Additionally, we observed elevated expression of ABC transporter proteins in HUWE1-deficient CRC cells (Fig. 6H, Supplementary Fig. 8C). To assess the impact of HUWE1 depletion on drug efflux effects, we measured the release of doxorubicin over a 24 h period. While control cells retained doxorubicin, it was nearly absent in the HUWE1-deficient CRC cells (Fig. 6I, Supplementary Fig. 8D). In addition, pharmacological inhibition of mitochondrial ATP production with oligomycin increased drug sensitivity in HUWE1-deficient CRC cells (Supplementary Fig. 9A, B). Similarly, inhibiting ABC transporter activity with tariquidar also enhanced drug sensitivity (Supplementary Fig. 9C). Collectively, these findings suggest that loss of HUWE1 in CRC cells leads to increased ATP production, which likely supports the overexpressed ABC transporter proteins, contributing to drug resistance.
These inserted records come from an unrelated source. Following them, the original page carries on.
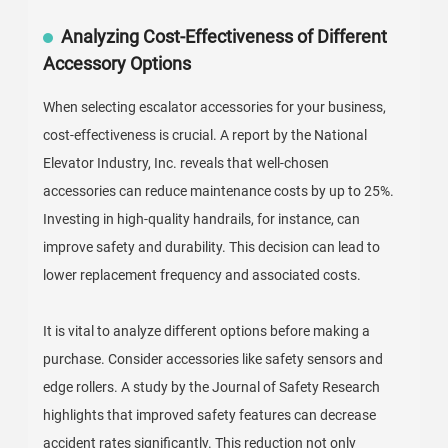
Analyzing Cost-Effectiveness of Different
Accessory Options
When selecting escalator accessories for your business,
cost-effectiveness is crucial. A report by the National
Elevator Industry, Inc. reveals that well-chosen
accessories can reduce maintenance costs by up to 25%.
Investing in high-quality handrails, for instance, can
improve safety and durability. This decision can lead to
lower replacement frequency and associated costs.
It is vital to analyze different options before making a
purchase. Consider accessories like safety sensors and
edge rollers. A study by the Journal of Safety Research
highlights that improved safety features can decrease
accident rates significantly. This reduction not only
To investigate whether overexpression of resHUWE1 could modulate mitochondrial biogenesis enhanced by HUWE1 depletion in CRC cells. We found that resHUWE1 overexpression significantly reduced the expression of proteins involved in mitochondrial biogenesis and ETC complex subunit in both HUWE1-deficient DLD1 and HCT116 cells, whereas overexpression of full-length APC only slightly decreased the expression of these proteins in HUWE1-deficient DLD1 cells (Fig. 7A, B, Supplementary Fig. 10A, B). Moreover, resHUWE1 overexpression led to a decrease in ETC activity and ATP production in both HUWE1-deficient DLD1 and HCT116 cells, whereas overexpression of full-length APC had a mild or no effect on these in HUWE1-deficient DLD1 or HCT116 cells, respectively (Fig. 7C-F). These results indicate that HUWE1 plays a crucial role in regulating mitochondrial biogenesis in CRC cells.
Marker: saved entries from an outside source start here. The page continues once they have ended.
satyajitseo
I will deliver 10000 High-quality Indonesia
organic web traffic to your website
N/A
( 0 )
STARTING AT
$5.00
To determine whether drug resistance induced by HUWE1 depletion in CRC cells could be reversed upon HUWE1 restoration, we overexpressed resHUWE1 in HUWE1-deficient DLD1 and HCT116 cells and assessed their drug sensitivity. We observed a decrease in IC50 values for oxaliplatin, 5FU, and doxorubicin in both HUWE1-deficient DLD1 and HCT116 cells upon resHUWE1 overexpression (Fig. 7G). Furthermore, resHUWE1 overexpression significantly enhanced apoptosis in both HUWE1-deficient DLD1 and HCT116 cells (Fig. 7H, Supplementary Fig. 10C). In contrast, full-length APC overexpression increased drug sensitivity and apoptosis only in HUWE1-deficient DLD1 cells, and the effect was less pronounced than with resHUWE1 overexpression. Taken together, these results suggest that HUWE1 contributes to increased drug sensitivity by regulating not only Wnt/β-catenin signaling but also mitochondrial biogenesis in CRC cells.